A recent study has introduced advancements in Earth System Models (ESMs) to improve their accuracy in climate projections, especially in mountainous regions.
ESMs traditionally use grids of 50-200 km resolution, which limits their ability to capture small-scale land surface variability.
However, researchers have developed a new subgrid structure to better simulate the effects of topography on climate, particularly focusing on atmospheric variables like precipitation and temperature.
The study, published in the Journal of Advances in Modeling Earth Systems, examined the impact of these improvements on the Energy Exascale Earth System Model (E3SM) Land Model (ELM).
By downscaling atmospheric data to match the new subgrid structure, the model now provides more precise predictions of snowfall, snow water equivalent (the water content in snow), and runoff.
These improvements are especially noticeable in regions dominated by mountainous landscapes and areas where precipitation peaks during cooler seasons.
Testing the enhanced model across the contiguous United States (CONUS), the researchers found significant increases in snowfall and snow water equivalent in higher-elevation areas.

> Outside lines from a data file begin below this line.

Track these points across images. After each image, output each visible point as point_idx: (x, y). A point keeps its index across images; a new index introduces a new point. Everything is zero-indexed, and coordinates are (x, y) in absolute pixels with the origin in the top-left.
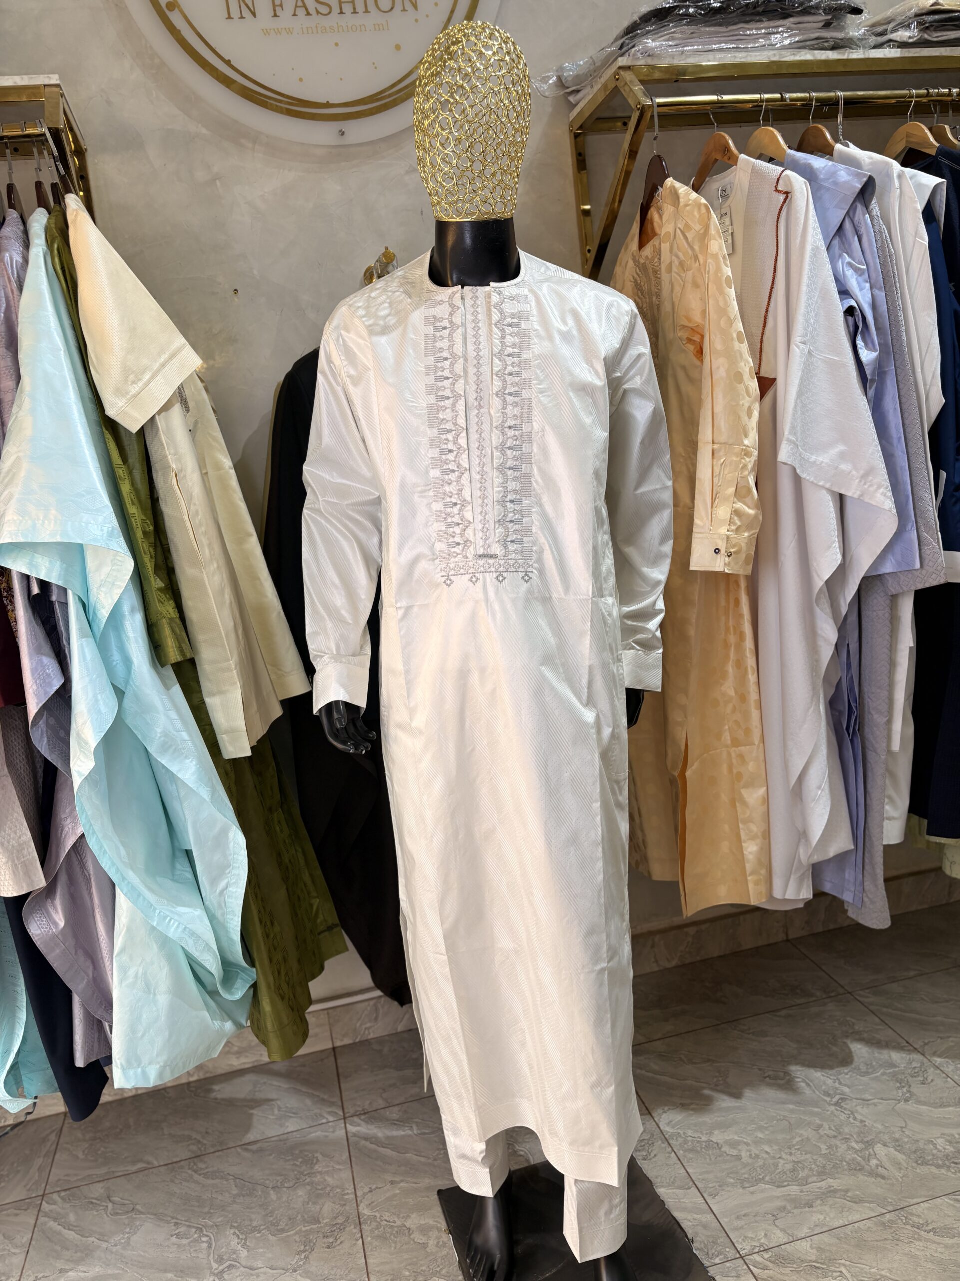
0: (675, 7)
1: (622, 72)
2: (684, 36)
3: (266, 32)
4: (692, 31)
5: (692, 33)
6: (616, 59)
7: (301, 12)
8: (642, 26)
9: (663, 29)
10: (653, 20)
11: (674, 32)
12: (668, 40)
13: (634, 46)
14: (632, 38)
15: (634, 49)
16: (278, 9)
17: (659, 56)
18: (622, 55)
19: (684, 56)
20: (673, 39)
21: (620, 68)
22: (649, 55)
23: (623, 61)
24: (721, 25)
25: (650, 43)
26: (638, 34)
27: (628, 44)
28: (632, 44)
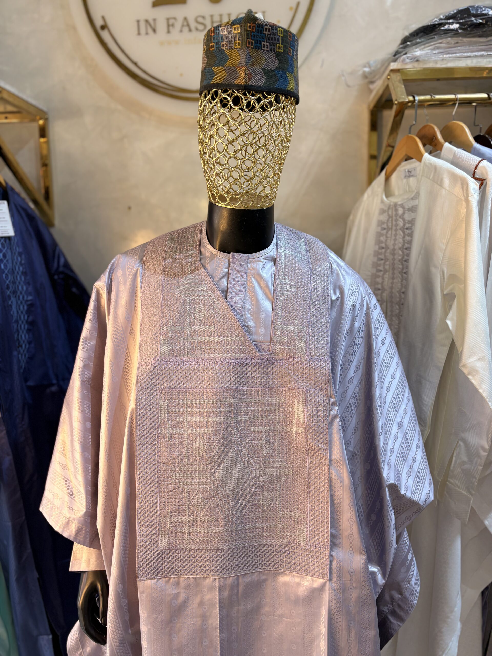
0: (441, 25)
1: (392, 74)
2: (449, 46)
3: (162, 43)
4: (456, 41)
5: (457, 43)
6: (389, 65)
7: (186, 29)
8: (411, 39)
9: (430, 40)
10: (422, 34)
11: (441, 43)
12: (434, 49)
13: (406, 54)
14: (405, 48)
15: (405, 56)
16: (171, 28)
17: (425, 62)
18: (395, 61)
19: (445, 62)
20: (438, 48)
21: (392, 71)
22: (417, 61)
23: (394, 66)
24: (480, 36)
25: (418, 52)
26: (408, 45)
27: (400, 53)
28: (404, 52)
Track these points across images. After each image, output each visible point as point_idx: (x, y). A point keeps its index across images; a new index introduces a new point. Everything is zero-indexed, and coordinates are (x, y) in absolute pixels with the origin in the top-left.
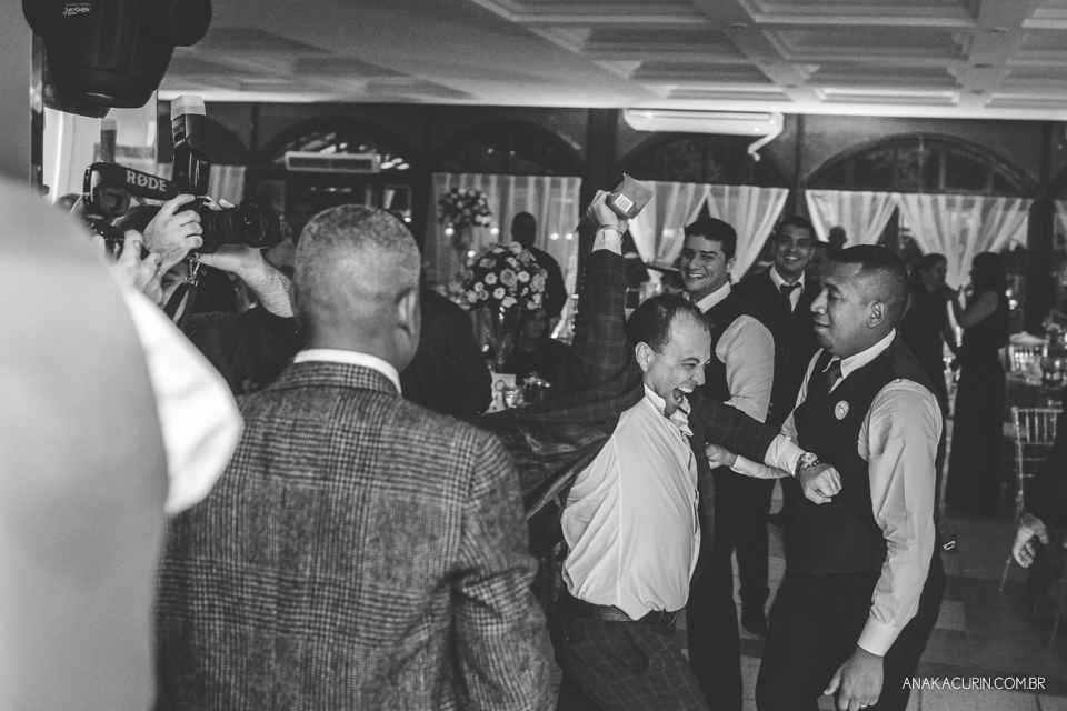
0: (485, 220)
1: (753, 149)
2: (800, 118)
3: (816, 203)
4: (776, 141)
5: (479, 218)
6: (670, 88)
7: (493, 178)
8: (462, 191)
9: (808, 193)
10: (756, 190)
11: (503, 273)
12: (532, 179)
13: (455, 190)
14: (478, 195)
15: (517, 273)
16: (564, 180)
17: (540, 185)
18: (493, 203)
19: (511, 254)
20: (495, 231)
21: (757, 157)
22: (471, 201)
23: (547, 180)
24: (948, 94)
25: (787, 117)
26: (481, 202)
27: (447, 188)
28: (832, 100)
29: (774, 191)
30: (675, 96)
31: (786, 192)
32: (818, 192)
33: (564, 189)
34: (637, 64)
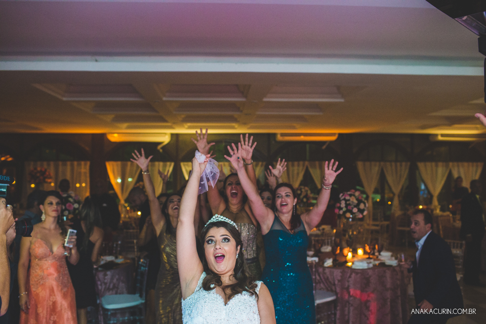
0: (49, 181)
1: (159, 147)
2: (177, 135)
3: (185, 168)
4: (168, 144)
5: (47, 180)
6: (126, 125)
7: (52, 163)
8: (39, 169)
9: (182, 164)
10: (161, 164)
11: (67, 205)
12: (69, 163)
13: (35, 169)
14: (46, 170)
15: (73, 204)
16: (83, 163)
17: (72, 165)
18: (52, 173)
19: (71, 197)
20: (53, 184)
21: (161, 151)
22: (43, 173)
23: (75, 163)
24: (234, 124)
25: (172, 135)
26: (47, 173)
27: (32, 168)
28: (190, 128)
29: (168, 163)
30: (128, 128)
31: (173, 164)
32: (186, 163)
33: (83, 166)
34: (113, 116)
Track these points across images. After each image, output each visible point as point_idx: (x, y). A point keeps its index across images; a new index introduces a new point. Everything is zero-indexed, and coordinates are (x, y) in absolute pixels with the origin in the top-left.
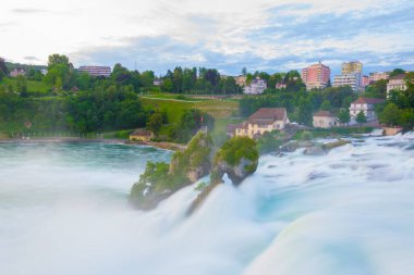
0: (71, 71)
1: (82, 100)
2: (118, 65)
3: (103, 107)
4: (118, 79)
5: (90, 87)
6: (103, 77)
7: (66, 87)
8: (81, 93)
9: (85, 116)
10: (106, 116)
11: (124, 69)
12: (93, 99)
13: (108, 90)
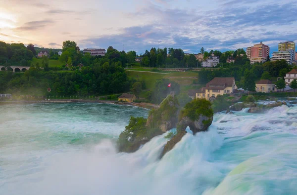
0: (78, 53)
1: (85, 72)
2: (111, 48)
3: (100, 78)
4: (110, 58)
5: (91, 63)
6: (100, 56)
7: (75, 64)
8: (85, 68)
9: (87, 84)
10: (102, 84)
11: (115, 50)
12: (93, 72)
13: (103, 66)
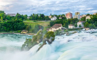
0: (5, 15)
1: (8, 22)
2: (18, 13)
3: (14, 24)
4: (18, 17)
5: (10, 19)
6: (14, 17)
7: (4, 19)
8: (8, 21)
9: (9, 27)
10: (15, 27)
11: (19, 14)
12: (11, 22)
13: (15, 20)
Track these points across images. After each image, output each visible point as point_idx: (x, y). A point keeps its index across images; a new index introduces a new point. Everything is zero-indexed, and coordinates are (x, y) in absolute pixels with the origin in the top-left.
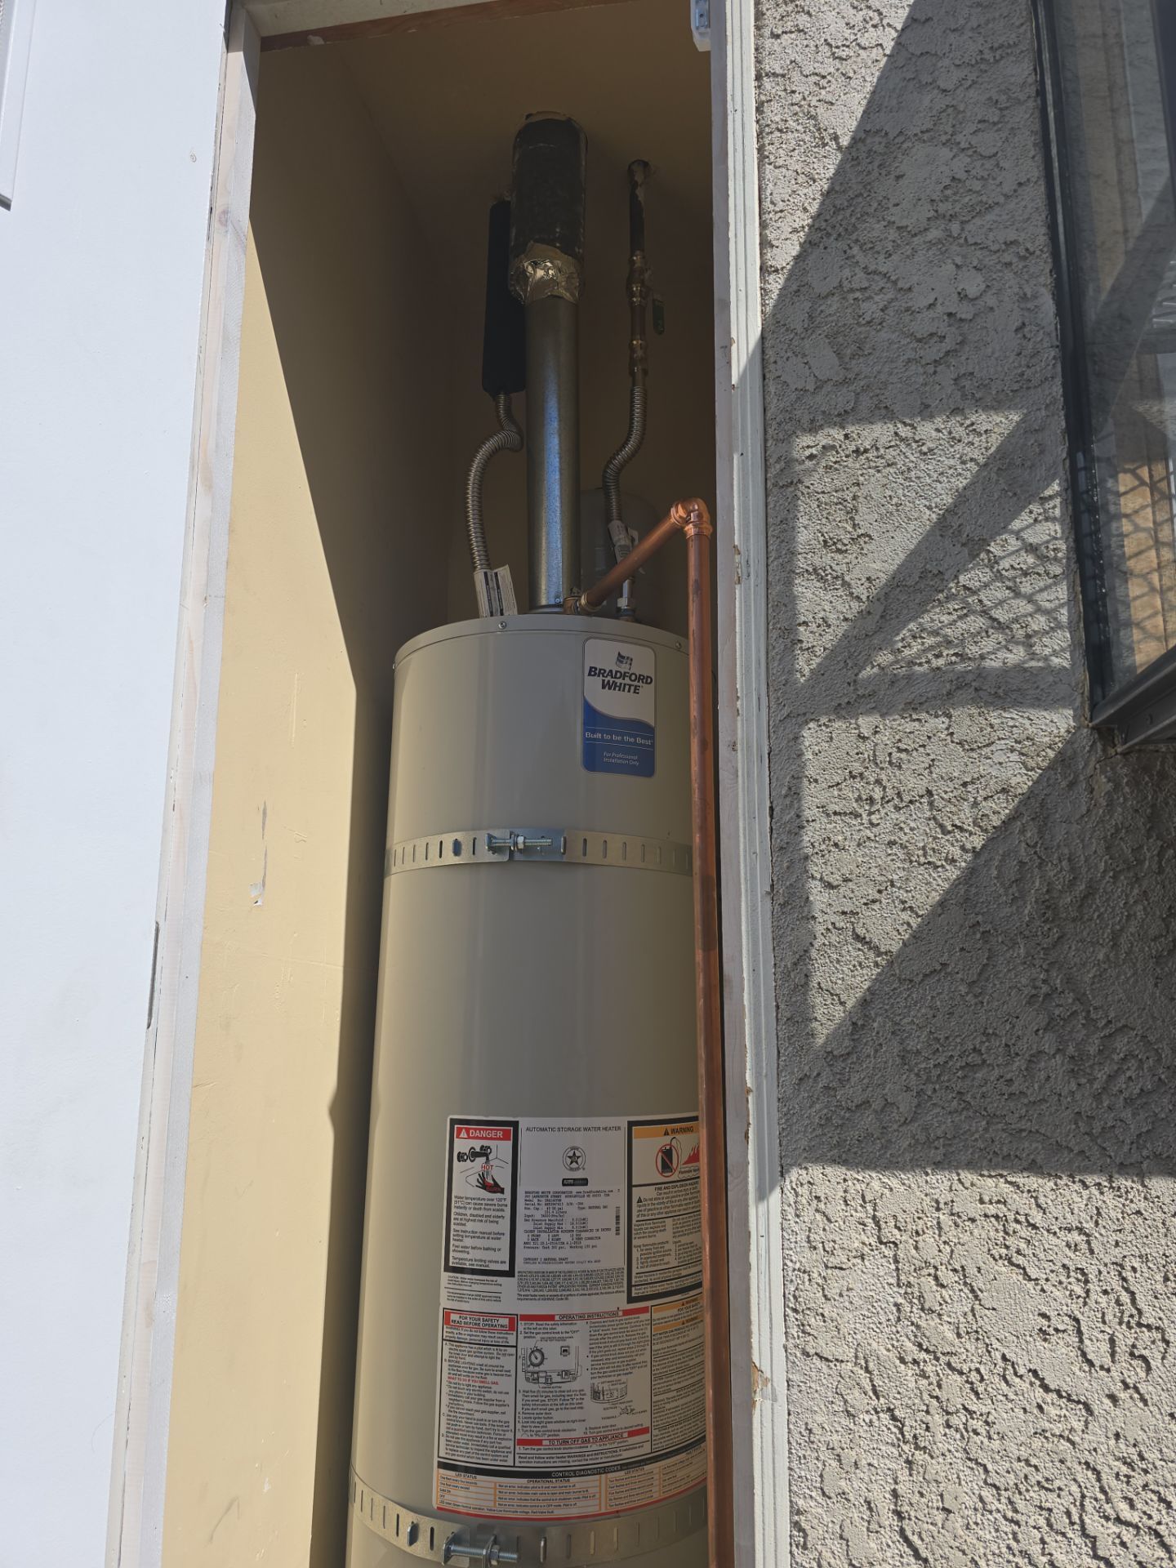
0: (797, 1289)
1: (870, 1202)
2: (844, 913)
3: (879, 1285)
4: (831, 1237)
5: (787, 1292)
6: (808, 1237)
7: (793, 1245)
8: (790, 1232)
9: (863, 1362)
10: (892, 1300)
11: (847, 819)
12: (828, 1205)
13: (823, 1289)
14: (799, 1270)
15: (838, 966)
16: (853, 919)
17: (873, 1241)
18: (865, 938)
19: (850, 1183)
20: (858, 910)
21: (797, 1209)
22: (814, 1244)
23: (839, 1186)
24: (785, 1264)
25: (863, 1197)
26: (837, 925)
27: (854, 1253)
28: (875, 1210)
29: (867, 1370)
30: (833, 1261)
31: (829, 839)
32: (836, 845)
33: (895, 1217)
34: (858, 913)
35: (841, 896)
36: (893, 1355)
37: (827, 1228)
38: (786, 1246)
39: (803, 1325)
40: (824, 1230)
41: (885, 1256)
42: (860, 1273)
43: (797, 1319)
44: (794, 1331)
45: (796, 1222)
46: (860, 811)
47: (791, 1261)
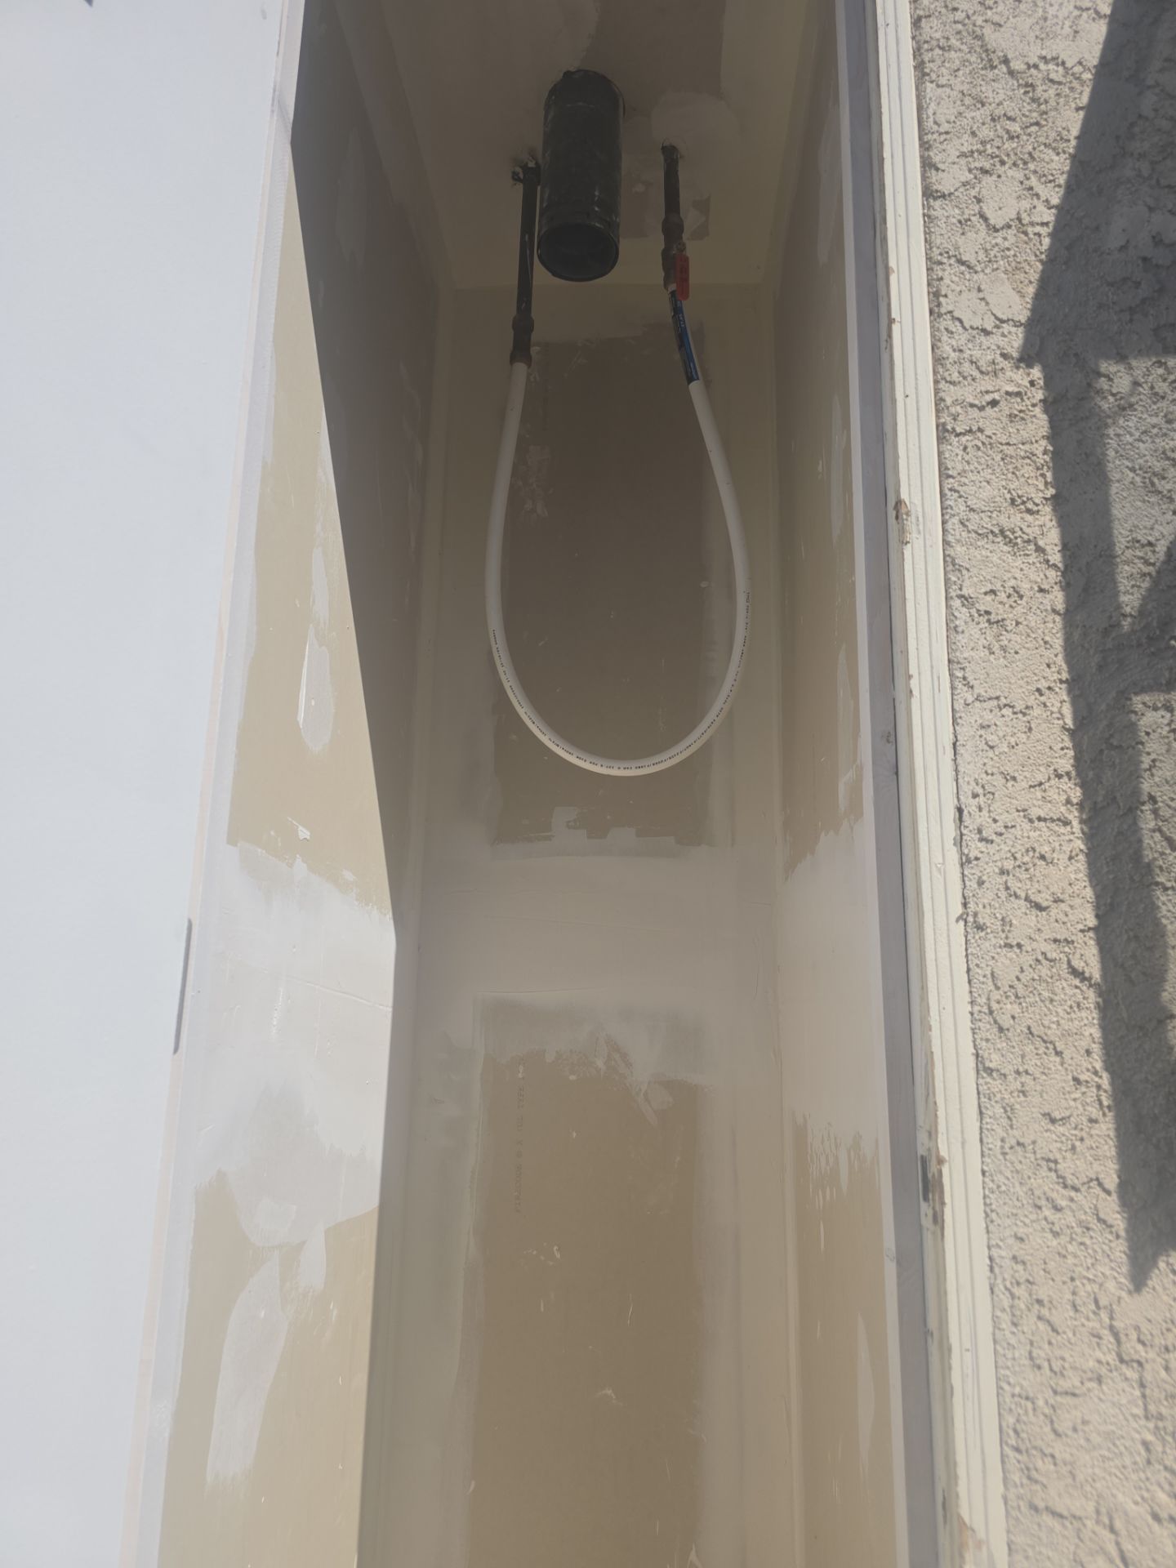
0: (1018, 1421)
1: (1105, 1307)
2: (1055, 941)
3: (1121, 1417)
4: (1058, 1353)
5: (1004, 1424)
6: (1030, 1353)
7: (1009, 1364)
8: (1006, 1346)
9: (1106, 1521)
10: (1137, 1436)
11: (1053, 826)
12: (1054, 1311)
13: (1052, 1422)
14: (1020, 1396)
15: (1051, 1007)
16: (1066, 949)
17: (1111, 1358)
18: (1083, 973)
19: (1078, 1283)
20: (1074, 938)
21: (1013, 1315)
22: (1038, 1362)
23: (1065, 1287)
24: (999, 1388)
25: (1096, 1302)
26: (1049, 955)
27: (1090, 1375)
28: (1112, 1318)
29: (1112, 1530)
30: (1065, 1384)
31: (1034, 850)
32: (1043, 857)
33: (1137, 1328)
34: (1073, 942)
35: (1052, 920)
36: (1143, 1511)
37: (1053, 1341)
38: (1000, 1363)
39: (1028, 1469)
40: (1050, 1343)
41: (1127, 1379)
42: (1096, 1400)
43: (1019, 1462)
44: (1016, 1477)
45: (1013, 1333)
46: (1070, 817)
47: (1009, 1384)
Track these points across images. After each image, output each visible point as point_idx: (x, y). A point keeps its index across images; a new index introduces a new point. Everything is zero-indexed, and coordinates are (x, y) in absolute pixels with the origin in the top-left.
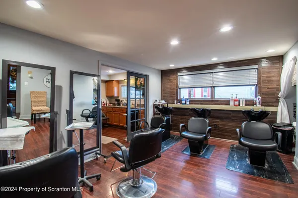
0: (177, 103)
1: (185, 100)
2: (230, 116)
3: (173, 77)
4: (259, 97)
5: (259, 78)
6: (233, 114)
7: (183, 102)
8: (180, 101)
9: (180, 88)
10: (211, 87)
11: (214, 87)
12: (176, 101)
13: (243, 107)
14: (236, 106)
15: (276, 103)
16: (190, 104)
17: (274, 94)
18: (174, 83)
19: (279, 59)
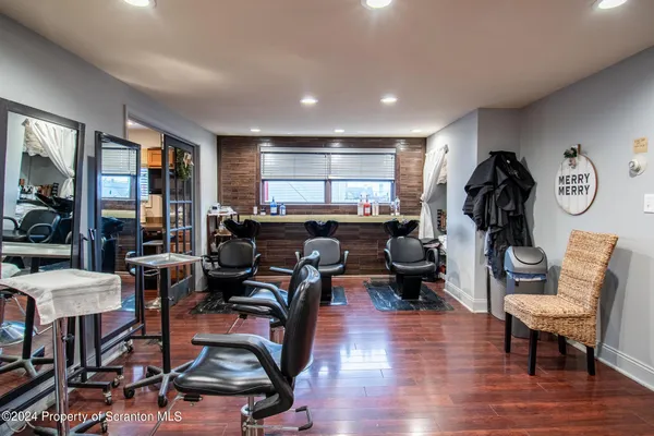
0: (259, 213)
1: (278, 207)
2: (357, 233)
3: (247, 154)
4: (398, 200)
5: (397, 170)
6: (361, 230)
7: (274, 210)
8: (267, 209)
9: (263, 181)
10: (325, 181)
11: (330, 180)
12: (255, 209)
13: (377, 217)
14: (367, 215)
15: (417, 209)
16: (287, 214)
17: (414, 196)
18: (251, 167)
19: (423, 142)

Importantly, the model now better reflects real-world observations from Snow Telemetry (SNOTEL) sites in the western U.S., showing an 83% improvement in accuracy.
These advancements have critical implications for water resource management, as more accurate simulations of snowpack and runoff will help predict streamflow in mountain-fed water systems.
The study’s findings highlight the potential for enhanced models to guide more effective water management strategies in response to regional and global climate changes.